- _Task goal_
Answer with a number only: how many lines of the data contain "negative"?

** Data section follows **

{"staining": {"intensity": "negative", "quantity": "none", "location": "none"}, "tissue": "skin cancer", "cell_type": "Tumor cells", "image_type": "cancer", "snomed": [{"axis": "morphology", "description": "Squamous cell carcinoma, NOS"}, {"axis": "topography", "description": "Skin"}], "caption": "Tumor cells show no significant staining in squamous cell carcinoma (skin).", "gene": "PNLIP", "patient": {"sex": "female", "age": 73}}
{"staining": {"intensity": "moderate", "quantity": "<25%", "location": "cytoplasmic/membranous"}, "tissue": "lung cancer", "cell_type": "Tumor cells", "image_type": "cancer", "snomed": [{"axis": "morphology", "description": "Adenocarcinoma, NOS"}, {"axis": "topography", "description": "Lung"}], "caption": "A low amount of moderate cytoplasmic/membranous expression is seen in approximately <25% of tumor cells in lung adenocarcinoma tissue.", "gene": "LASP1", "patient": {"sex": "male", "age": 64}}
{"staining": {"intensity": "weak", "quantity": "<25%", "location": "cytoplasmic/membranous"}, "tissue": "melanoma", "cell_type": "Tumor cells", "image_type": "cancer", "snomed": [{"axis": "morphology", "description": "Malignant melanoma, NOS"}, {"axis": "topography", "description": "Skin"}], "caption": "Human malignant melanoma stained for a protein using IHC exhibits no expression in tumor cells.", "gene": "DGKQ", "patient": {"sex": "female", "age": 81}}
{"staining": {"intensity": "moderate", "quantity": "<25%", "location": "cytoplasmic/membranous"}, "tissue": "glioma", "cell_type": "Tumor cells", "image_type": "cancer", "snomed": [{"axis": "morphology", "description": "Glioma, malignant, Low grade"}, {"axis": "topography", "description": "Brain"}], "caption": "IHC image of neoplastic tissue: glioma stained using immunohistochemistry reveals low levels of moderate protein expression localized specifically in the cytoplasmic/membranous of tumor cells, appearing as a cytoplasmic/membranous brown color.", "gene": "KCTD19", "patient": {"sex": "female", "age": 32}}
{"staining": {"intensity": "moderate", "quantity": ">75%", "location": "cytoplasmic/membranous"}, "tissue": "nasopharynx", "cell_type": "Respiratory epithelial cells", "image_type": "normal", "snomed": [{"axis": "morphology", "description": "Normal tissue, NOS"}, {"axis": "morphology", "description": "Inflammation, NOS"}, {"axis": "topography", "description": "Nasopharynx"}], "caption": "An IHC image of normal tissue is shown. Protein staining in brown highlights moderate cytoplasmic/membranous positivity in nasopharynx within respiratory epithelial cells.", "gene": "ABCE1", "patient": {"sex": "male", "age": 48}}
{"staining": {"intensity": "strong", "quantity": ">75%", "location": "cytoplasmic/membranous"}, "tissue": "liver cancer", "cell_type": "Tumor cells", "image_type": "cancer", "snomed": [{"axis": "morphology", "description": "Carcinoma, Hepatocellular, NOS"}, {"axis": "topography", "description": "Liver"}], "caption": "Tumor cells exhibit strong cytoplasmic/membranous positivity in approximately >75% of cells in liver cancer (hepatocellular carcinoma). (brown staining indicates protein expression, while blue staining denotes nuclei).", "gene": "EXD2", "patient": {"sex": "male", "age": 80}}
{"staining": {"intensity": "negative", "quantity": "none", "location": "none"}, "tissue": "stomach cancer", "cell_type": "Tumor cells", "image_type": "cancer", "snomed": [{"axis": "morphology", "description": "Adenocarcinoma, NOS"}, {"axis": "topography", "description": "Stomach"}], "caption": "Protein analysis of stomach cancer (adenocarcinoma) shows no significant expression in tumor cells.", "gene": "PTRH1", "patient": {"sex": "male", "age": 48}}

** End of Data section **

- _Task answer_
2